** WHAT YOU ARE ASKED TO DO **
A faithful copy is required: transcribe each line below exactly, minus the pictures.

Records drawn from a dataset:
....

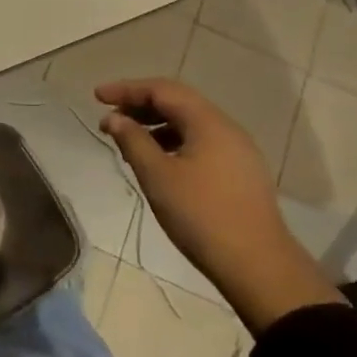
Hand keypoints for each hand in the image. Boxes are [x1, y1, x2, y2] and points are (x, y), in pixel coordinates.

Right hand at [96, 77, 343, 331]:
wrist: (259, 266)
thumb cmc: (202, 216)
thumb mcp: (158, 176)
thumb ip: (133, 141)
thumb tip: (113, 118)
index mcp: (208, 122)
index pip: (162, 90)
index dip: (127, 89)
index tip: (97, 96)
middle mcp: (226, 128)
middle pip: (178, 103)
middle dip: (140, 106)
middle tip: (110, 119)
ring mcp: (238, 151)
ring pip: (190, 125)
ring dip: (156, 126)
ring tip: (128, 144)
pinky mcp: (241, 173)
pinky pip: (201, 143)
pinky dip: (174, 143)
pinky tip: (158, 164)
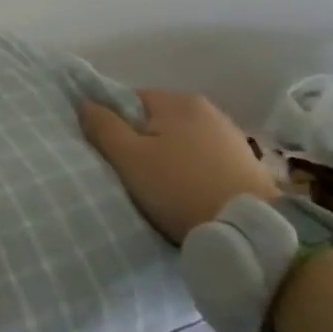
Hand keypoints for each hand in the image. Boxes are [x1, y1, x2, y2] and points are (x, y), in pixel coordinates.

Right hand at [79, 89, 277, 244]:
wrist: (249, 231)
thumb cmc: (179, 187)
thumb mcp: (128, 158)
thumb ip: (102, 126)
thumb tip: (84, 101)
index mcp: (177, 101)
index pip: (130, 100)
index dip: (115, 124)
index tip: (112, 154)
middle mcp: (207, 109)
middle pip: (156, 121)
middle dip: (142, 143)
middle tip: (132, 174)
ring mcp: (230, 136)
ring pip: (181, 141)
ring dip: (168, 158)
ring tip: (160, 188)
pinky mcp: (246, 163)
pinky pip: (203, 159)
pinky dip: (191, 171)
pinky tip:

....

** ANSWER TO THIS EXERCISE **
Hand keypoints for each hand in the image. Boxes are [x1, y1, x2, y2] and points are (x, y), in pixel coordinates.

Right hand at [96, 77, 343, 331]:
wrist: (259, 266)
thumb cmc: (202, 216)
thumb mcp: (158, 176)
thumb ip: (133, 141)
thumb tip: (113, 118)
index mcp: (208, 122)
index pip: (162, 90)
index dip: (127, 89)
index tip: (97, 96)
middle mcp: (226, 128)
middle pip: (178, 103)
middle dip: (140, 106)
middle tip: (110, 119)
ring mcp: (238, 151)
ring pip: (190, 125)
ring dip: (156, 126)
ring tip: (128, 144)
pinky mcp: (241, 173)
pinky pip: (201, 143)
pinky dip: (174, 143)
pinky tip: (158, 164)
Hand keypoints for each hand in the image. Boxes are [x1, y1, x2, y2] and points are (x, y), in pixel coordinates.

Right hand at [79, 89, 277, 244]:
wrist: (249, 231)
thumb cmc: (179, 187)
thumb mcp: (128, 158)
thumb ip: (102, 126)
thumb tip: (84, 101)
index mcp: (177, 101)
index pip: (130, 100)
index dip: (115, 124)
index tip: (112, 154)
middle mcp: (207, 109)
middle pip: (156, 121)
middle dip: (142, 143)
middle tip: (132, 174)
ring mcp: (230, 136)
ring pip: (181, 141)
ring dip: (168, 158)
ring tip: (160, 188)
pinky mcp: (246, 163)
pinky pip: (203, 159)
pinky dip: (191, 171)
pinky tip:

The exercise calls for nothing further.